When you rewrote the argument as "I'm going to just rewrite your argument", you ignored the same principle that you were proposing.

Apologies, if indeed it was meant to be a joke.

nkurz · on March 15, 2010

I voted him up because I'm taking him at his word that his goal is to paraphrase, and that I wasn't very clear in my initial writing. If both speakers have equal opportunity to respond, saying back in your own words what you think you are hearing is a great way to reach understanding. If nothing else, it made me reread what I wrote to see if I could state things more clearly.

Jun8 · on March 15, 2010

The important point is that just renting out the movies isn't enough to reveal your identity, you also have to review them (anonymously) on IMDB or some such site. So the solution is simple: If you rent a movie that you would object to being listed in, e.g. your public Facebook profile just don't review it. Is this so hard?

lt · on March 15, 2010

That's incorrect. His public Star Wars reviews linked him to the Michael Moore's rentals he wished to remain private.

Jun8 · on March 15, 2010

You're right. How about no public reviews on IMDB then? Or create another different users? I rent many movies from Netflix that people would find "objectionable", this is one reason I don't create any public reviews.

Data to use

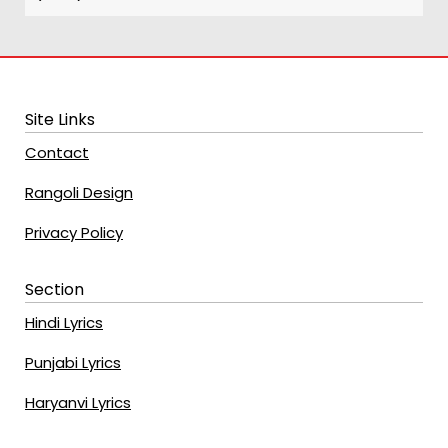
Site Links
Contact
Rangoli Design
Privacy Policy
Section
Hindi Lyrics
Punjabi Lyrics
Haryanvi Lyrics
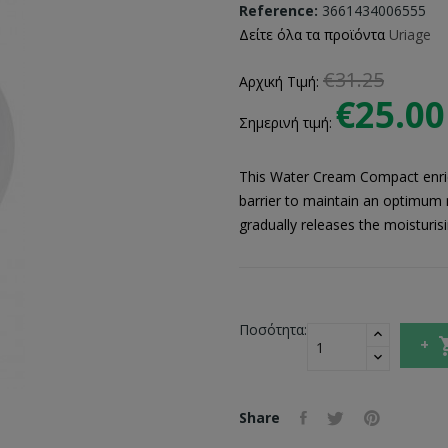
Reference:
3661434006555
Δείτε όλα τα προϊόντα
Uriage
€31.25
Αρχική Τιμή:
€25.00
Σημερινή τιμή:
This Water Cream Compact enric
barrier to maintain an optimum m
gradually releases the moisturisi
Ποσότητα:
Share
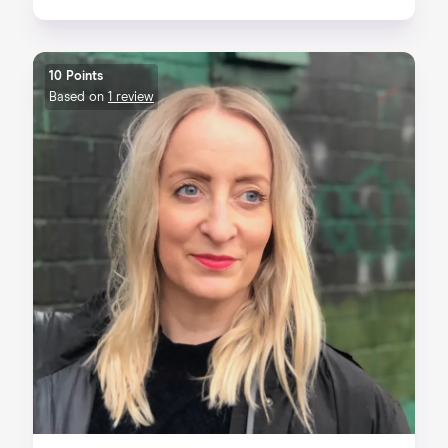
10 Points
Based on
1 review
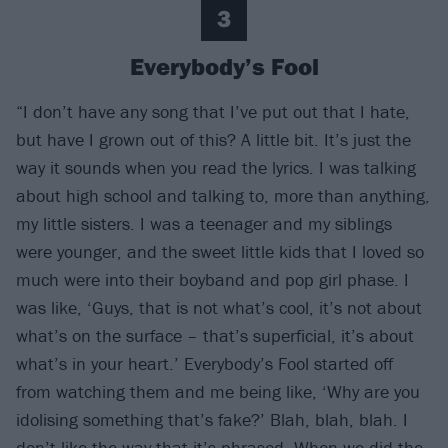
3
Everybody’s Fool
“I don’t have any song that I’ve put out that I hate,
but have I grown out of this? A little bit. It’s just the
way it sounds when you read the lyrics. I was talking
about high school and talking to, more than anything,
my little sisters. I was a teenager and my siblings
were younger, and the sweet little kids that I loved so
much were into their boyband and pop girl phase. I
was like, ‘Guys, that is not what’s cool, it’s not about
what’s on the surface – that’s superficial, it’s about
what’s in your heart.’ Everybody’s Fool started off
from watching them and me being like, ‘Why are you
idolising something that’s fake?’ Blah, blah, blah. I
don’t like the way that it’s phrased. When we did the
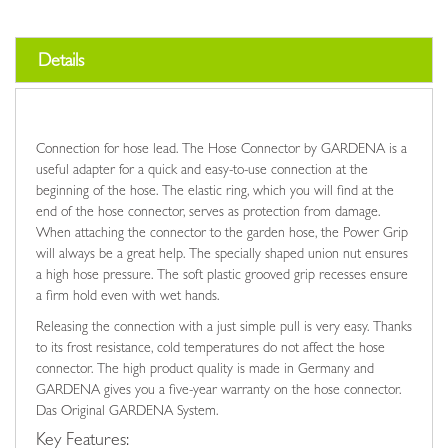
Details
Connection for hose lead. The Hose Connector by GARDENA is a
useful adapter for a quick and easy-to-use connection at the
beginning of the hose. The elastic ring, which you will find at the
end of the hose connector, serves as protection from damage.
When attaching the connector to the garden hose, the Power Grip
will always be a great help. The specially shaped union nut ensures
a high hose pressure. The soft plastic grooved grip recesses ensure
a firm hold even with wet hands.
Releasing the connection with a just simple pull is very easy. Thanks
to its frost resistance, cold temperatures do not affect the hose
connector. The high product quality is made in Germany and
GARDENA gives you a five-year warranty on the hose connector.
Das Original GARDENA System.
Key Features:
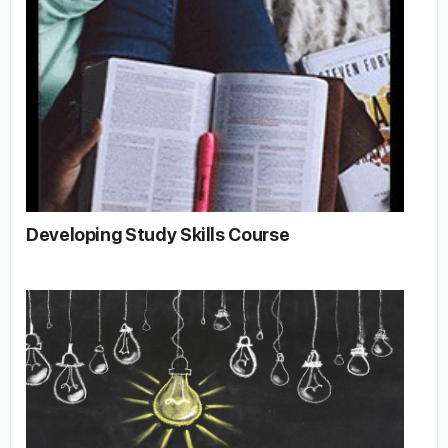
Developing Study Skills Course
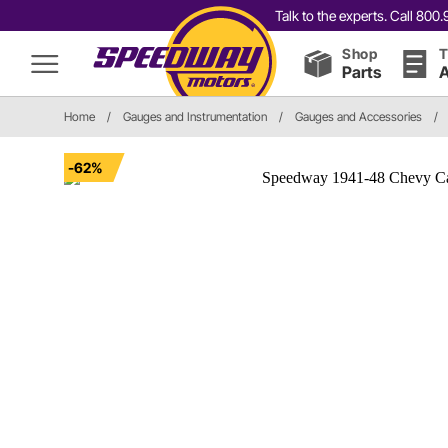
Talk to the experts. Call 80
Shop
T
Parts
A
Home
/
Gauges and Instrumentation
/
Gauges and Accessories
/
-62%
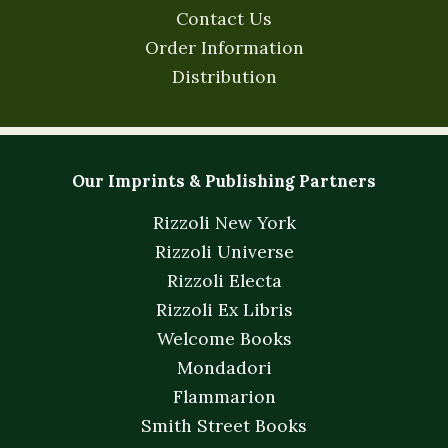
Contact Us
Order Information
Distribution
Our Imprints & Publishing Partners
Rizzoli New York
Rizzoli Universe
Rizzoli Electa
Rizzoli Ex Libris
Welcome Books
Mondadori
Flammarion
Smith Street Books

Assigned task 1
Update the entries from their first line through the line with "Haryanvi Lyrics" by replacing "Lyrics" with "Songs", changing nothing else and leaving out the pictures.
Assigned task 2
Give what comes next in the thread about movie rentals and public reviews, starting after its last post.
The forum thread and the entries have nothing to do with each other.

Answer space 1
Site Links
Contact
Rangoli Design
Privacy Policy
Section
Hindi Songs
Punjabi Songs
Haryanvi Songs

Answer space 2
raganwald · on March 15, 2010

This would require me to figure out in advance what public data links me to what private-but-anonymized data. We know about the IMDB-Netflix connection because it was pointed out after the fact. What other links are there that I can't predict? What if I can be identified by which nights I stay home to watch a movie? Generalizing, the problem with anonymized data sets is that it is very, VERY hard to say with confidence that the data cannot be connected to a client.

That kind of data should not be released without consent.

tedunangst · on March 15, 2010

Except the Netflix data didn't contain your age or your sex or your neighborhood.

waterlesscloud · on March 15, 2010

The proposed second contest would have contained some demographic info. Hence the concern.

philwelch · on March 15, 2010

I imagine you can predict age, sex, and race from the selection of movies.

randomwalker · on March 15, 2010

'Gloating' is so diametrically opposed to the view expressed in the article that I have no idea how to respond.

As for that part of the FAQ, it is intended as an explanation of some of the theorems proved in the paper and is a response to some of the theoretical objections we face from the data privacy community. It is not an issue that arises in practice.

dasil003 · on March 15, 2010

This is the part that did you in:

Instead, you brushed off our claims, calling them “absolutely without merit,” among other things.

Now even if you are all emotionless, 100% objective researchers with no interest other than the greater good, this very sentence will make it impossible for humans to read your letter without implying a certain level of snark.

If you want to project pure motives for the letter then it would have been best to leave their reaction to your original research out of it, or, probably more appropriately, don't publish an open letter at all—contact them directly.

madair · on March 15, 2010

Ah yes, Appeal to Motive, that'll do it, now I'm not going to accept anything they said because of my interpretation of their motives.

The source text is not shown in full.